Im März hatte der für Wald zuständige Parlamentarische Staatssekretär des Bundesverbraucherschutzministeriums, Matthias Berninger, auf dem UN-Waldforum in New York erklärt, dass die Entwicklungsländer ohne zusätzliche finanzielle Unterstützung den Schutz der Wälder nicht gewährleisten könnten. Er kündigte Initiativen der Bundesregierung an.

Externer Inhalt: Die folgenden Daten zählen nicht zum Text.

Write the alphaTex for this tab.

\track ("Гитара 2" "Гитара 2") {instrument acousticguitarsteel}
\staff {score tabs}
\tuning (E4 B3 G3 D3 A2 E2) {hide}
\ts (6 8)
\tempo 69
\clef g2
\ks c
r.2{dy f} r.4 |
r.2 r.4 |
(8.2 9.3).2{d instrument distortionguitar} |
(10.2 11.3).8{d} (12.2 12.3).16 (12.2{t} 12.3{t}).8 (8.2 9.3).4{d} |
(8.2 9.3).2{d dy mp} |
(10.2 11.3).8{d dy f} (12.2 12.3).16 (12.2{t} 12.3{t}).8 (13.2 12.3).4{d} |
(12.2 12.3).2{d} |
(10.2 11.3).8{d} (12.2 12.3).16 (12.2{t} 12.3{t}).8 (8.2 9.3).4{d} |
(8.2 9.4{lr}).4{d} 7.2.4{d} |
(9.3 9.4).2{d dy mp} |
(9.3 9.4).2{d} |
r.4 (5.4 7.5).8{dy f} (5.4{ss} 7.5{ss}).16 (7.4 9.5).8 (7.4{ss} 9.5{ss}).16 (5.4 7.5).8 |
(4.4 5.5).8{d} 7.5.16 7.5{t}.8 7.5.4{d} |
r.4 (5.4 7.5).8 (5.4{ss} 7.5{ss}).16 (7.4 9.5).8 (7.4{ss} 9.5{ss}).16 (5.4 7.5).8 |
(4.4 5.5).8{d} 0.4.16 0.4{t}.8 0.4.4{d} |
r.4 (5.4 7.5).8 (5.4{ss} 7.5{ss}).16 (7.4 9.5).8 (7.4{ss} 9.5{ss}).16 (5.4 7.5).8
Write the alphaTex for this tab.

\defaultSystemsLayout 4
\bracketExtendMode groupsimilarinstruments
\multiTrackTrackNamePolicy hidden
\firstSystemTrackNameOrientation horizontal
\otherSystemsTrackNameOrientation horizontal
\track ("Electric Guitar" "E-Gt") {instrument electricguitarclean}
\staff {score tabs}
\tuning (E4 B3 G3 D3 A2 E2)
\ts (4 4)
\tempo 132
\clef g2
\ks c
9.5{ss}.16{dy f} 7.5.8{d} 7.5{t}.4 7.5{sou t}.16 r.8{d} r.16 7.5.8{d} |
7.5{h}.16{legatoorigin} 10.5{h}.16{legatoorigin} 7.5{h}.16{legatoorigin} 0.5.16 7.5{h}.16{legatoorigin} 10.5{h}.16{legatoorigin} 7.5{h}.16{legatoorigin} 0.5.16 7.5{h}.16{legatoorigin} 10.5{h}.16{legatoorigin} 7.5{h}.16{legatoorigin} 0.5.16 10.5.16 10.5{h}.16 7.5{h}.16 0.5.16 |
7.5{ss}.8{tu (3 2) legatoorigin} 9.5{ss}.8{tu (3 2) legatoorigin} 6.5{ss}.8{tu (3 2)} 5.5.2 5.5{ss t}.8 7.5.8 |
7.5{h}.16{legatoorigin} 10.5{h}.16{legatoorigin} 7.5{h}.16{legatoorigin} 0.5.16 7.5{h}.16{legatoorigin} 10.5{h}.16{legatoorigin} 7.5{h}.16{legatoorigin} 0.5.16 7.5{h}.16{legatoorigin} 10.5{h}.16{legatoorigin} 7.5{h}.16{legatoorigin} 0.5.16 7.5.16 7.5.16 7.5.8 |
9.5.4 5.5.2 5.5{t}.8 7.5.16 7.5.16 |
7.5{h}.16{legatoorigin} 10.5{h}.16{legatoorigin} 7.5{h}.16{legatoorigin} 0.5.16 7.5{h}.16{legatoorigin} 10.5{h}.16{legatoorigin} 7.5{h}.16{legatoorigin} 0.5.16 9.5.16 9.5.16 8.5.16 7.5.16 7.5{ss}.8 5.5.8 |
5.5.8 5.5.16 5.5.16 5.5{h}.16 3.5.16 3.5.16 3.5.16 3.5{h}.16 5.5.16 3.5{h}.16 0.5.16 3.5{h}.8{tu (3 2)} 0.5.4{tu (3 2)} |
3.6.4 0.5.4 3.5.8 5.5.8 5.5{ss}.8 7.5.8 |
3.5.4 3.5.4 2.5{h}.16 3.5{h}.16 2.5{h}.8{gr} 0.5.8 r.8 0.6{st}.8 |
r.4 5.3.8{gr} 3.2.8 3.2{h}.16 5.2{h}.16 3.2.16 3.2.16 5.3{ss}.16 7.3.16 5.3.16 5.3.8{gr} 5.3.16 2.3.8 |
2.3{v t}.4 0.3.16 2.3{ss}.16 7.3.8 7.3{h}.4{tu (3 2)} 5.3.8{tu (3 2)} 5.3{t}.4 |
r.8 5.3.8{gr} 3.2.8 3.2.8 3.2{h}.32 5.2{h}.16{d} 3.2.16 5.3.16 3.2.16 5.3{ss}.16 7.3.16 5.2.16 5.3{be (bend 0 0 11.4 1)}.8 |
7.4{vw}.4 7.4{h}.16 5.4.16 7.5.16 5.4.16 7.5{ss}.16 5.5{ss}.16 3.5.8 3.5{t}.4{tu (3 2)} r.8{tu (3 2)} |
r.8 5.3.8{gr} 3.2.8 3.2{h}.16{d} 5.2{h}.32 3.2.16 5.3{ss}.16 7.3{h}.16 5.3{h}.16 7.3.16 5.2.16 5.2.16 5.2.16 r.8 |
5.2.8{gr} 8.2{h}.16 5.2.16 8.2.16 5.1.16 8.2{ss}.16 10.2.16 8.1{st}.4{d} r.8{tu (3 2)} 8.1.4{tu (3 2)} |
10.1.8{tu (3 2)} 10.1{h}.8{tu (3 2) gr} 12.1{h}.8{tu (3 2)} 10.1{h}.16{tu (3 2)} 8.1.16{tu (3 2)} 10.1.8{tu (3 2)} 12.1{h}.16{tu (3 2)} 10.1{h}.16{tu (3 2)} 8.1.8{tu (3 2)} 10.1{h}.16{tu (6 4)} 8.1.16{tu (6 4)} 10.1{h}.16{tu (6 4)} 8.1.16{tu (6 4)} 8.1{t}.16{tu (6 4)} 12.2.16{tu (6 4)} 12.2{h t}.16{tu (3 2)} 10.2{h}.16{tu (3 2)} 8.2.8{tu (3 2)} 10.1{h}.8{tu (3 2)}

Greenpeace fordert von den Industrieländern 17 Milliarden Euro pro Jahr für den Urwaldschutz. Davon müsste Deutschland 1,7 Milliarden Euro bereitstellen. Diese sollten zu einem Teil direkt von Staat und Wirtschaft in einen globalen Urwald-Fond eingezahlt werden. Außerdem sollen urwaldschädliche Subventionen und Kredite umgeleitet werden in ökologisch und sozial nachhaltige Entwicklungsprojekte.